Eravamo così da soli, gli unici di un intero villaggio di un centinaio di appartamenti, insieme alla vecchia Panda scassata del custode. O meglio, ieri pomeriggio c’è stata una apparizione: di colpo, nel piazzale davanti al bar, sono comparse delle Porsche Carrera. Ma non una, non due, almeno una dozzina; va a sapere cosa ci facessero lì, probabilmente un raduno. Sono sparite presto, ad ogni modo. Non appartenevano al luogo.
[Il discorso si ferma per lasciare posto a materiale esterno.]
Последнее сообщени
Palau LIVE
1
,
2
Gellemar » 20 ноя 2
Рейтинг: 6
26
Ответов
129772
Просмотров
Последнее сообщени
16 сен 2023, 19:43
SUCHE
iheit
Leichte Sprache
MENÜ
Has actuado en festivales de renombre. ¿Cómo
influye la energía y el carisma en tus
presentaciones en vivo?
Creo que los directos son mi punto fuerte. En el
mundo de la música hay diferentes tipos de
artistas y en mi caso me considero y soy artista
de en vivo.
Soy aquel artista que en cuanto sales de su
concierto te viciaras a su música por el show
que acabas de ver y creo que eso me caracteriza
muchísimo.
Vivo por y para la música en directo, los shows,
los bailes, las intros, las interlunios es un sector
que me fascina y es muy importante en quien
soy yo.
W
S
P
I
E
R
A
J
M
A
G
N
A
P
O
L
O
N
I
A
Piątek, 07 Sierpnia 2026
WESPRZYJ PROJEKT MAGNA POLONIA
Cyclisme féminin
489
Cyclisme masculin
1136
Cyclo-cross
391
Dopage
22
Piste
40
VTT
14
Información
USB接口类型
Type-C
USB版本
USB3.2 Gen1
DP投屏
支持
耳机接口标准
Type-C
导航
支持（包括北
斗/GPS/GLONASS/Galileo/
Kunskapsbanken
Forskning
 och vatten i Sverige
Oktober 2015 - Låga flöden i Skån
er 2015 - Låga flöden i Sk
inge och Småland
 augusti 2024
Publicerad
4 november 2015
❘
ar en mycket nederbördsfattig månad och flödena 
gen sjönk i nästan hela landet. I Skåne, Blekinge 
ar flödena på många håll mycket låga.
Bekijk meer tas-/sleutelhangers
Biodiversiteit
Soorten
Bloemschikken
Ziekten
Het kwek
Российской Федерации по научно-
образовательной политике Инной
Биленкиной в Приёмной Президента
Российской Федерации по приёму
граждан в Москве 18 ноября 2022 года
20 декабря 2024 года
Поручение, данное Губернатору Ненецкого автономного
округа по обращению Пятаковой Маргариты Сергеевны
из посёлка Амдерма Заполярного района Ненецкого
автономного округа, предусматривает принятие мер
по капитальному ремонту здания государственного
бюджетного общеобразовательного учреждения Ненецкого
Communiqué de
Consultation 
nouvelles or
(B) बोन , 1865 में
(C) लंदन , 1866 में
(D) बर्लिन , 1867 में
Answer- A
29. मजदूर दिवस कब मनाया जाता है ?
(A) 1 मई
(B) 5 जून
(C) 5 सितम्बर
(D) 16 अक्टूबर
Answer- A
E così, si rimane soli, dentro il caldo della casa, a guardar salire le nuvole. Ci sono intere giornate, d’autunno, in cui la casa è immersa nelle nuvole, tanto da parer quasi il finale di Solaris. Invece, si è semplicemente isolati in una coltre di vapore che sale dalla valle, persi nel grigio e nel nulla, e quindi di fronte soltanto alla luce emessa da se stessi. Non c’è Internet, non c’è rumore di auto o di aerei, non c’è nessuna traccia di civiltà; soltanto, finalmente, natura.

E’ difficile, al giorno d’oggi, mantenere il senso della propria naturalità; allontanarsi dalla città aiuta. Anche rapportarsi con gli animali aiuta, purché non siano i cani e i gatti cittadini, nevrotici persi, che di naturale hanno ben poco; preferisco piuttosto le mucche o gli stambecchi. Entrare nel bosco è ancora meglio: si capiscono secoli di favole apparentemente inspiegabili; si capisce la magia che genera quel dedalo di alberi, dove perdersi è non solo facilissimo, ma doveroso.

Eppure, il fatto che in questo sabato d’autunno fossimo soli, là, in mezzo alle nuvole, dimostra che pochi apprezzano l’idea di trovarsi faccia a faccia con la (propria) natura. Ho come il sospetto che molti, anzi, ne abbiano paura.